*** FRAGMENT ***
Notbremse

Elke treinreiziger is wel eens boos op de NS. Soms borrelt uit die boosheid een verzetsdaad omhoog. Het overkwam mij één keer en het maakte dat ik aan de noodrem trok.

Het was een jaar of 10 geleden. De reis naar huis verliep moeizaam: met vertraging en een nijpend gebrek aan zitplaatsen. Een uur later dan het boekje arriveerde de Intercity op station Alkmaar-Noord, mijn thuisstation. Een groep met de omvang van een voetbalelftal had zich voor de gesloten deuren opgesteld. De man voor mij drukte op de ronde ontgrendelknop, in eerste instantie nonchalant daarna met het fanatisme van een jonge Jehova. De deuren bleven dicht.
*** RIJEN UIT DATASET ***
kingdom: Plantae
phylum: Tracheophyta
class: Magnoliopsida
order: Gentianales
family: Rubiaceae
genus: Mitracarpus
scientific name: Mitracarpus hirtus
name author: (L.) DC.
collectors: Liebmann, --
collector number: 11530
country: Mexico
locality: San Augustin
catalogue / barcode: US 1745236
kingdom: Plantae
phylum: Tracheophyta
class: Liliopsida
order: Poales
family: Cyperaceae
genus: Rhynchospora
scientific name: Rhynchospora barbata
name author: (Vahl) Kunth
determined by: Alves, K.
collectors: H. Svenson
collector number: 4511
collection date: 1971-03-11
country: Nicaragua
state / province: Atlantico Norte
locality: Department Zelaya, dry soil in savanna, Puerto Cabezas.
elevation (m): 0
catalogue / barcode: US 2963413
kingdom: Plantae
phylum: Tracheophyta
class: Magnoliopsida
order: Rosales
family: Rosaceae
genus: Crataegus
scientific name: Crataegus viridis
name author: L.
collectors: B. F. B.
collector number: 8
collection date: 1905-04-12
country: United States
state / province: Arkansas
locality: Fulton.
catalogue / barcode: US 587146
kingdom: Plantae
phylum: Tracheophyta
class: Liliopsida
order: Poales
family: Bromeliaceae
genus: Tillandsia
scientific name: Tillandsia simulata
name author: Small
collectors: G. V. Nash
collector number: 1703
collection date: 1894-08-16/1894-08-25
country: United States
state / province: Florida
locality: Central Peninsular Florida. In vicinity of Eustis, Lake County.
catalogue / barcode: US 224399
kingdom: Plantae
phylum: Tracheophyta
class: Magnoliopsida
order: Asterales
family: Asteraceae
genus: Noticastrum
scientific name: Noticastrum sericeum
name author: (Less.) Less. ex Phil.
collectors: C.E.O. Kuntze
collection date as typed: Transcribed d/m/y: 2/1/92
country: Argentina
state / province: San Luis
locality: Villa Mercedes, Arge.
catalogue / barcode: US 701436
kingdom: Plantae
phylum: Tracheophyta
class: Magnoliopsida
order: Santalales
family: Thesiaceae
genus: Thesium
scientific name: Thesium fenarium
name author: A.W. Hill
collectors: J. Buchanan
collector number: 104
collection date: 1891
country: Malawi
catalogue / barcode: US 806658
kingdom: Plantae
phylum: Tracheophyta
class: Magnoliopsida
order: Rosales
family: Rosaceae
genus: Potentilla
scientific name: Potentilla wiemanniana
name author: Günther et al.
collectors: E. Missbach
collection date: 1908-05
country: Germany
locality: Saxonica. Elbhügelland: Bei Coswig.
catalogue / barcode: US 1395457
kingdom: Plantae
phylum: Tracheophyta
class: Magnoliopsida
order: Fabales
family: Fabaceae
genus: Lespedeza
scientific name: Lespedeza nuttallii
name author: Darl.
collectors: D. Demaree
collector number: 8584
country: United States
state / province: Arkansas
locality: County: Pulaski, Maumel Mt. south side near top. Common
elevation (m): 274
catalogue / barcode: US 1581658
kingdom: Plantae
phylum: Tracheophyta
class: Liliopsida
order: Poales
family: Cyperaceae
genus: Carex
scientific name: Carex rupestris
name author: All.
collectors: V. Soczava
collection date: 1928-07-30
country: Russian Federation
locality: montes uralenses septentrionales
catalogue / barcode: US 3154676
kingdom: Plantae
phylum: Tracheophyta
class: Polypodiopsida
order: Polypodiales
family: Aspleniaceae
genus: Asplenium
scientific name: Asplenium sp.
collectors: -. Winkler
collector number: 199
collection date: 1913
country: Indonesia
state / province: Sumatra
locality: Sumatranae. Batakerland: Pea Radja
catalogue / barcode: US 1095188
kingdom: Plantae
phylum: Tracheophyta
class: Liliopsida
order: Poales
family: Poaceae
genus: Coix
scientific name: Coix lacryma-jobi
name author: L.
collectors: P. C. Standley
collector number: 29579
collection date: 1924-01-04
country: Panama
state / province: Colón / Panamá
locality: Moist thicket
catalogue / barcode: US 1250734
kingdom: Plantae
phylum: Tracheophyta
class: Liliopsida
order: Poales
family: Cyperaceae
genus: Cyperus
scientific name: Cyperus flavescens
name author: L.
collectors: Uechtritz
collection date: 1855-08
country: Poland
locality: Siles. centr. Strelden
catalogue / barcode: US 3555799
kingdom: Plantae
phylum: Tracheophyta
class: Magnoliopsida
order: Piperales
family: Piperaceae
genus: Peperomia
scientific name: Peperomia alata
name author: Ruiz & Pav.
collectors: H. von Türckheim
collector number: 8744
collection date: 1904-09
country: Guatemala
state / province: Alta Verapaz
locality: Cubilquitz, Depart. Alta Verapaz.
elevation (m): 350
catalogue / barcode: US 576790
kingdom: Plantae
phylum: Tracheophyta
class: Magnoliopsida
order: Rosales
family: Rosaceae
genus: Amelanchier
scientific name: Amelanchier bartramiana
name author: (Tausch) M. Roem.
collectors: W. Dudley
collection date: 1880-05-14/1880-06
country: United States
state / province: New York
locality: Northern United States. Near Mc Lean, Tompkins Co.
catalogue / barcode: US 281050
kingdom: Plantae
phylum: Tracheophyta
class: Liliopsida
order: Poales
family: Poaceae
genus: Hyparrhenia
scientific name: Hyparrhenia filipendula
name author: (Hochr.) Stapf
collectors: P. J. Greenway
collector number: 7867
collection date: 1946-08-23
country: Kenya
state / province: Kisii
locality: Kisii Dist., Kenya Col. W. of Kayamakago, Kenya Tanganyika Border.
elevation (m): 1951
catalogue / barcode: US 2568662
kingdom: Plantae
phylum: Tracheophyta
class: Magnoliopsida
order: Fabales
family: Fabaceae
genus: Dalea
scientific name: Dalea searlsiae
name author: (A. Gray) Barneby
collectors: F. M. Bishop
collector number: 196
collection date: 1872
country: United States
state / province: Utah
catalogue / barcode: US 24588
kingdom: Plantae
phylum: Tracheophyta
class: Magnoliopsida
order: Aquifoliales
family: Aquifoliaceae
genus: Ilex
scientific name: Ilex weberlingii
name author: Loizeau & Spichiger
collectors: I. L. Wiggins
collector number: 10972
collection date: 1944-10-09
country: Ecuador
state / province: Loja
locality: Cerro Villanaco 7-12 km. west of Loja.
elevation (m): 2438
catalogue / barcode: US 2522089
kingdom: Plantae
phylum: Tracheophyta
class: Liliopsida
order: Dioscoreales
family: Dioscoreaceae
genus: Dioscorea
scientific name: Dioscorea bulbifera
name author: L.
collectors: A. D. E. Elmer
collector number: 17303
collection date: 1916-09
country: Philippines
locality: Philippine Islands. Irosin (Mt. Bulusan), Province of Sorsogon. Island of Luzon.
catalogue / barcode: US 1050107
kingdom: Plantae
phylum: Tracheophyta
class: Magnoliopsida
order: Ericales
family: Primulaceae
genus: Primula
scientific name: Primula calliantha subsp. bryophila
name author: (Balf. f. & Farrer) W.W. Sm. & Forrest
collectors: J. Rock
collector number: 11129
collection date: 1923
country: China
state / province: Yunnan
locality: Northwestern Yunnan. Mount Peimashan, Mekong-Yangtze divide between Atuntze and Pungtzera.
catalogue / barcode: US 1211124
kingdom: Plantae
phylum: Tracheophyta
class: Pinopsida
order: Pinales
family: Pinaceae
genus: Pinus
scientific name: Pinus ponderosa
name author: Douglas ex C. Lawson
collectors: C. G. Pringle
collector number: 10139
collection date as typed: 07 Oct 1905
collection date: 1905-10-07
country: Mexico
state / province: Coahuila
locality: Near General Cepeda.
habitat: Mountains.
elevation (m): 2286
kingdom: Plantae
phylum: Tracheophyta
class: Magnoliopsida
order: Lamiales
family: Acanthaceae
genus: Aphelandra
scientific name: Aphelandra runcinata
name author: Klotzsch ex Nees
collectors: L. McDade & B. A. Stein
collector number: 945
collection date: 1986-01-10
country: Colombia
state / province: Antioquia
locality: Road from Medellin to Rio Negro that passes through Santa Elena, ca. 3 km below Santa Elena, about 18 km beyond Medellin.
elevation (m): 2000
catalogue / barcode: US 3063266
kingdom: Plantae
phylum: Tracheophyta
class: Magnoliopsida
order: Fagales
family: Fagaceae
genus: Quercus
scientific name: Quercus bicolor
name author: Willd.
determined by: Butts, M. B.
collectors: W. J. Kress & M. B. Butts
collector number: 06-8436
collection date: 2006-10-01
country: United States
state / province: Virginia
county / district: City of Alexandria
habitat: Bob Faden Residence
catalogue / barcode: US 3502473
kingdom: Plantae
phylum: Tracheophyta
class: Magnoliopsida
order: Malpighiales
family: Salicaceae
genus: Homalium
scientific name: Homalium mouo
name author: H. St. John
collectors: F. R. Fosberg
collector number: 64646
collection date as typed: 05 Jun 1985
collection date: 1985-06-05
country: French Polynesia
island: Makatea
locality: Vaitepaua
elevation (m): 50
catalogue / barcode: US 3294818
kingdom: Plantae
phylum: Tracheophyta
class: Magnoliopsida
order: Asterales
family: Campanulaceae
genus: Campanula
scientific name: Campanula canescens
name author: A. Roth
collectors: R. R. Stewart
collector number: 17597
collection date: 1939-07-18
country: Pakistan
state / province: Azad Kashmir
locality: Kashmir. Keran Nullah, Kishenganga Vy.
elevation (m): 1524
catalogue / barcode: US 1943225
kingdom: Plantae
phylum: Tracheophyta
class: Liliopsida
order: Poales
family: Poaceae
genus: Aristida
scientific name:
***
◆ SCHRIFTELIJKE OPDRACHTEN
1. Kloppen deze uitspraken volgens het fragment over de noodrem? (a) De Intercity kwam een uur te laat aan op station Alkmaar-Noord. (b) De verteller trok meerdere keren aan de noodrem. (c) De deuren gingen open toen de man op de ontgrendelknop drukte. Geef per uitspraak ja of nee en citeer letterlijk de woorden uit het fragment die de doorslag geven.
2. Welke regels staan in de rijen vanaf de allereerste regel tot en met de regel met "state / province: Atlantico Norte"? Citeer alleen die regels letterlijk.
Het fragment en de rijen staan helemaal los van elkaar.

◆ OPLOSSINGEN OP VOLGORDE
1.
(a) Ja: "Een uur later dan het boekje arriveerde de Intercity op station Alkmaar-Noord, mijn thuisstation."
(b) Nee: "Het overkwam mij één keer en het maakte dat ik aan de noodrem trok."
(c) Nee: "De deuren bleven dicht."

2.
kingdom: Plantae
phylum: Tracheophyta
class: Magnoliopsida
order: Gentianales
family: Rubiaceae
genus: Mitracarpus
scientific name: Mitracarpus hirtus
name author: (L.) DC.
collectors: Liebmann, --
collector number: 11530
country: Mexico
locality: San Augustin
catalogue / barcode: US 1745236
kingdom: Plantae
phylum: Tracheophyta
class: Liliopsida
order: Poales
family: Cyperaceae
genus: Rhynchospora
scientific name: Rhynchospora barbata
name author: (Vahl) Kunth
determined by: Alves, K.
collectors: H. Svenson
collector number: 4511
collection date: 1971-03-11
country: Nicaragua
state / province: Atlantico Norte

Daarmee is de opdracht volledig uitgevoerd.